I don’t have visuals for the next couple of steps (bad blogger!), but I do have some tips. Once you have the rhinestone sticker cut out in your ear shape, you want to attach the foam to the rhinestone sticker. This is much easier if you cut your foam about a half an inch smaller (all around) than the rhinestones. Then just peel back the protective layer on the back of the rhinestones (since they are a sticker) and attach the foam. Then you will want to glue some small cardboard circles to the foam. The cardboard circles should be about a half an inch smaller than the foam. You can reference this post for instructions on the cardboard circles. The size issue is important. For the rainbow pair of ears, all my circles were the same size and it did not work well when putting the ears on the headband. For my second pair I made the foam and cardboard smaller and it worked much better.

The next step is to attach the ears to the headband. Hot glue works best for this part. I like to mark placement with a pencil on the headband so I have a guide before I glue. The easiest way to glue is to start with the middle (that part that ends up on the underside of the headband), make sure it has dried, and then glue the two circle sides together. I then like to go around the edges of the ears and add a thin line of hot glue that seals the ears together. I do this in small sections: glue around the edge, then hold the edges together until they are sealed.

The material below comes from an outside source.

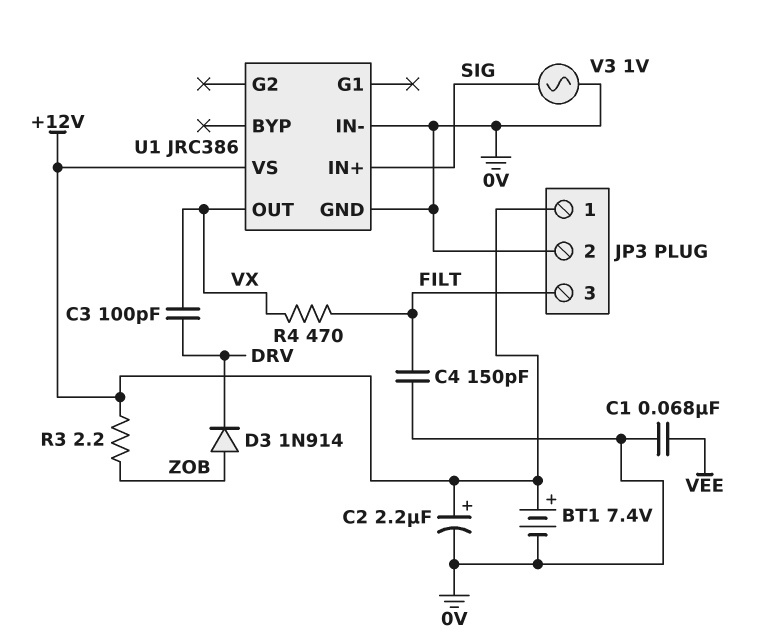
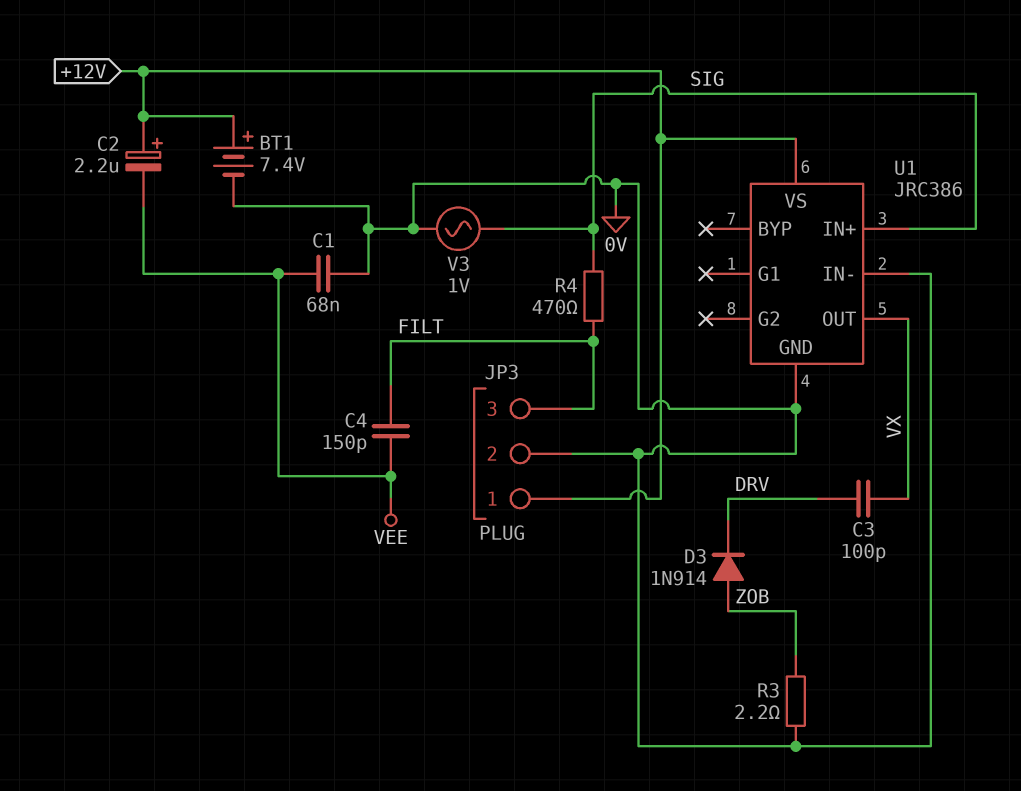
C2: 2.2uF (plus +12V, minus 0V) -> 2.2uF (plus +12V, minus VEE)
C4: 150pF (0V, FILT) -> 150pF (FILT, VEE)
R3: 2.2 (+12V, ZOB) -> 2.2 (0V, ZOB)
R4: 470 (FILT, VX) -> 470 (FILT, SIG)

Once your ears are all together and dried, you can make your bow. For this one, I made a loop of ribbon, cinched it in the middle and then fanned out the loops. You can make whatever style of bow you like best for your ears.

Then attach the trim around the outside of the ears. This not only ties everything together visually, it can help hide any flaws or imperfections on the ears themselves. Finally, attach the bow to the center of the headband using the hot glue.

While I definitely like the way the rainbow ears turned out, I am a much bigger fan of the silver pair that I made second. Having the inside foam and cardboard smaller made the ears much easier to maneuver and match up so the edge is smoother and rounder. On my second pair, I also used a thinner trim, which helped make everything more streamlined. I have to say, I really love how the silver ones came out, and now that I have a better idea of how to make these work, I am tempted to make them in every color. I really wish I would have thought of this for my 60th ears, but there are still plenty of colors of rhinestones out there to make many more pairs of these babies!